Muscles of vertebrates, including humans, are divided into three types: skeletal muscle, smooth muscle and cardiac muscle. In humans, muscles can account for close to 50 percent of the body's weight. For the most part, smooth muscle and cardiac muscle are arranged in humans much the way they are in other as vertebrates.
Skeletal Muscle
The nearly 650 skeletal muscles in the human body are attached to the skeleton. Unlike cardiac or smooth muscle, they are under voluntary control. Working in opposing pairs, their contractions and extensions make movement possible and control balance and posture. Skeletal muscle is also called striated muscle because, under the microscope, its long, thin fibers are marked crosswise by red and white lines or striations. Their fibers contain multiple nuclei. Skeletal muscles can tighten or contract briefly or hold tension for longer periods.
Smooth Muscle
Smooth muscle contracts slowly and is associated with nearly every organ. It plays key roles in the function of the stomach, intestines, urinary bladder, uterus, respiratory organs and blood vessels. It can stretch and hold the stretch for long periods. Smooth muscles help regulate blood flow, digestion and breathing. These involuntary muscles do not have the striated appearance of skeletal muscle; their cells are shaped like spindles and each has one nucleus.
Cardiac Muscle
The heart consists of cardiac muscle, which is found nowhere else in the body.
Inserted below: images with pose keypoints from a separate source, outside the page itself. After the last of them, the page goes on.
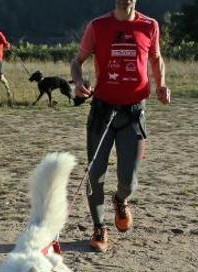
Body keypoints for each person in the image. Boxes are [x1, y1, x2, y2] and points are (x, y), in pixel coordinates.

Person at [70, 0, 170, 252]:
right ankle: (99, 227)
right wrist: (79, 82)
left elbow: (156, 58)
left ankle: (120, 200)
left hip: (134, 113)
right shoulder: (98, 26)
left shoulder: (150, 25)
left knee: (129, 179)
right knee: (95, 174)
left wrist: (161, 86)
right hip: (102, 112)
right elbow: (77, 61)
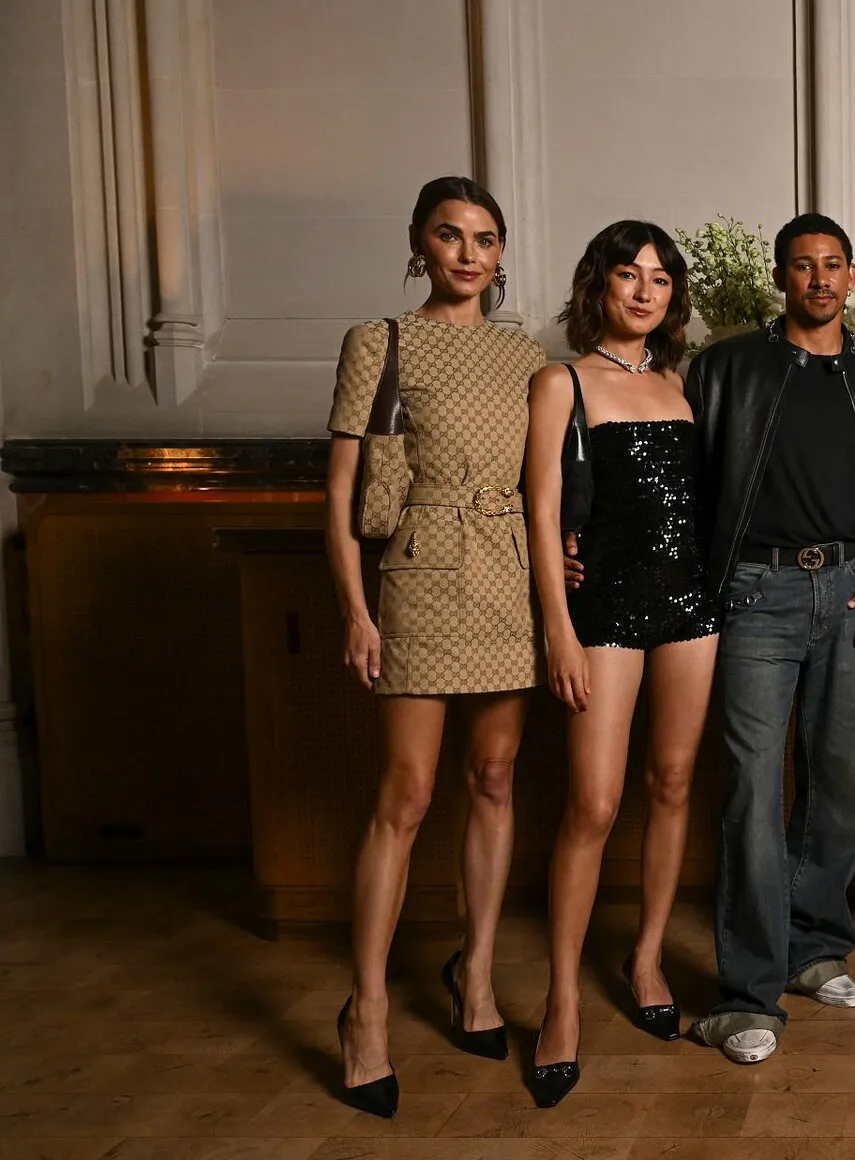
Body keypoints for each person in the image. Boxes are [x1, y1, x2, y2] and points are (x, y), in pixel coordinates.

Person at [323, 175, 548, 1118]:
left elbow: (546, 487)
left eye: (485, 239)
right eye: (450, 235)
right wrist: (356, 612)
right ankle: (367, 1011)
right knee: (408, 793)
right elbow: (341, 493)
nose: (468, 253)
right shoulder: (378, 341)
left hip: (509, 573)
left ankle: (478, 975)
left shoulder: (528, 355)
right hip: (418, 574)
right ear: (420, 243)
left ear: (500, 254)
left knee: (493, 778)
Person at [679, 213, 855, 1065]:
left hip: (851, 592)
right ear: (780, 277)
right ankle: (748, 992)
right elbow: (687, 485)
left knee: (841, 785)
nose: (819, 278)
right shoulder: (727, 367)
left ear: (852, 275)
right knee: (750, 787)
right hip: (756, 594)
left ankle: (815, 950)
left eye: (833, 264)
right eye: (803, 265)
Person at [522, 221, 719, 1107]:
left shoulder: (685, 384)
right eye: (628, 275)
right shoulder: (560, 382)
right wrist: (557, 630)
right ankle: (561, 1002)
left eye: (660, 278)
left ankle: (645, 960)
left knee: (672, 783)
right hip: (602, 608)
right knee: (594, 805)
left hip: (691, 606)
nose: (644, 291)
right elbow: (541, 512)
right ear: (597, 285)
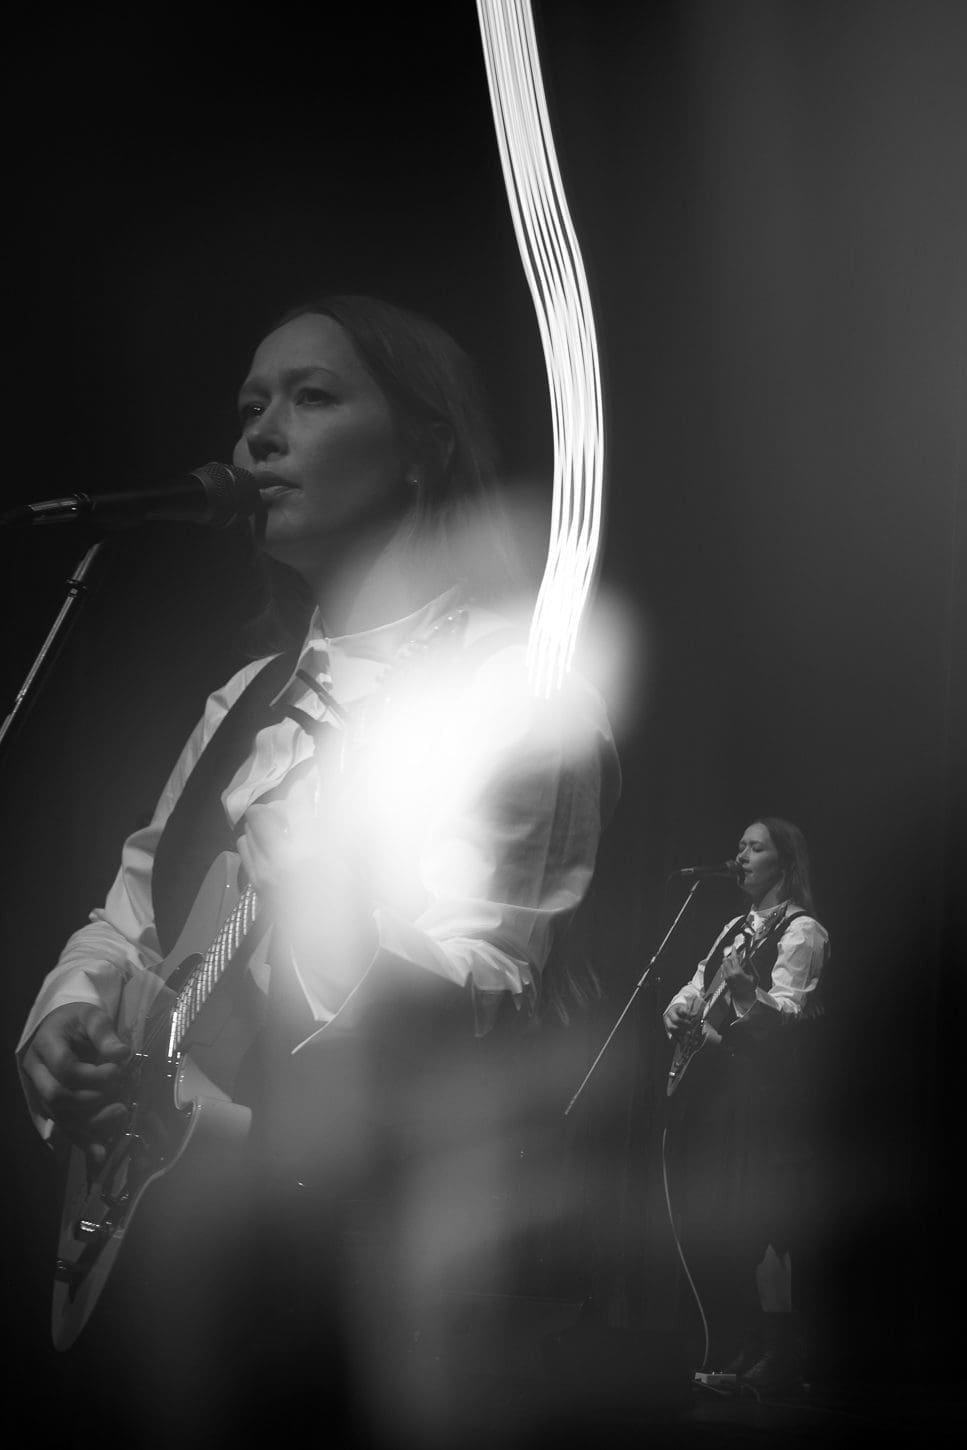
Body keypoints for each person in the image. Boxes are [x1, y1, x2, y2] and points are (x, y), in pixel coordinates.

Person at [17, 295, 619, 1448]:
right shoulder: (240, 701)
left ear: (423, 447)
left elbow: (484, 990)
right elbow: (129, 915)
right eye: (249, 405)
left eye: (313, 395)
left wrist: (319, 913)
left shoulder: (506, 690)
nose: (258, 434)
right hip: (202, 1278)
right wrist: (66, 1021)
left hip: (379, 1293)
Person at [662, 816, 829, 1391]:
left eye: (755, 848)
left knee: (767, 1226)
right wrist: (681, 1009)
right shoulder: (734, 926)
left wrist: (741, 993)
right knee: (732, 1221)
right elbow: (697, 981)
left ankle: (780, 1357)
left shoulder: (803, 932)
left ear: (784, 861)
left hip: (766, 1099)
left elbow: (789, 1017)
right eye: (738, 847)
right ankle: (748, 1348)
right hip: (721, 1097)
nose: (742, 857)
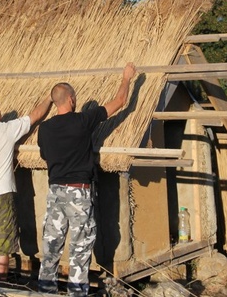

Its contractions provide the force that moves blood through the circulatory system. Cardiac muscle is not under voluntary control. Like smooth muscle it can stretch, and like skeletal muscle it can contract, but the contractions are short, quick events. This is why cardiac muscle is called a twitch muscle. Most cardiac muscle cells, sometimes called cardiocytes or cardiac myocytes, have one nucleus but they contain many mitochondria. These are needed to support the aerobic metabolism that cardiocytes depend on to keep the heart beating without fail over a lifetime.
Nerve-Muscle Interaction in the Human Muscular System
Muscles are controlled by nerve impulses. As nerve fibers approach a skeletal muscle, for example, they split into multiple branches. The end of each branch contacts a specific region of a muscle at a point called the motor end plate. It is similar to a synaptic connection between two neurons but in the muscular system, the connection is between a nerve ending and a muscle cell. A nerve impulse causes the nerve to release a neurotransmitter. This chemical, acetylcholine in the case of skeletal muscles, causes channels in the muscle cell to open. This leads to the influx of ions that initiate a series of biochemical events that produce muscle contraction.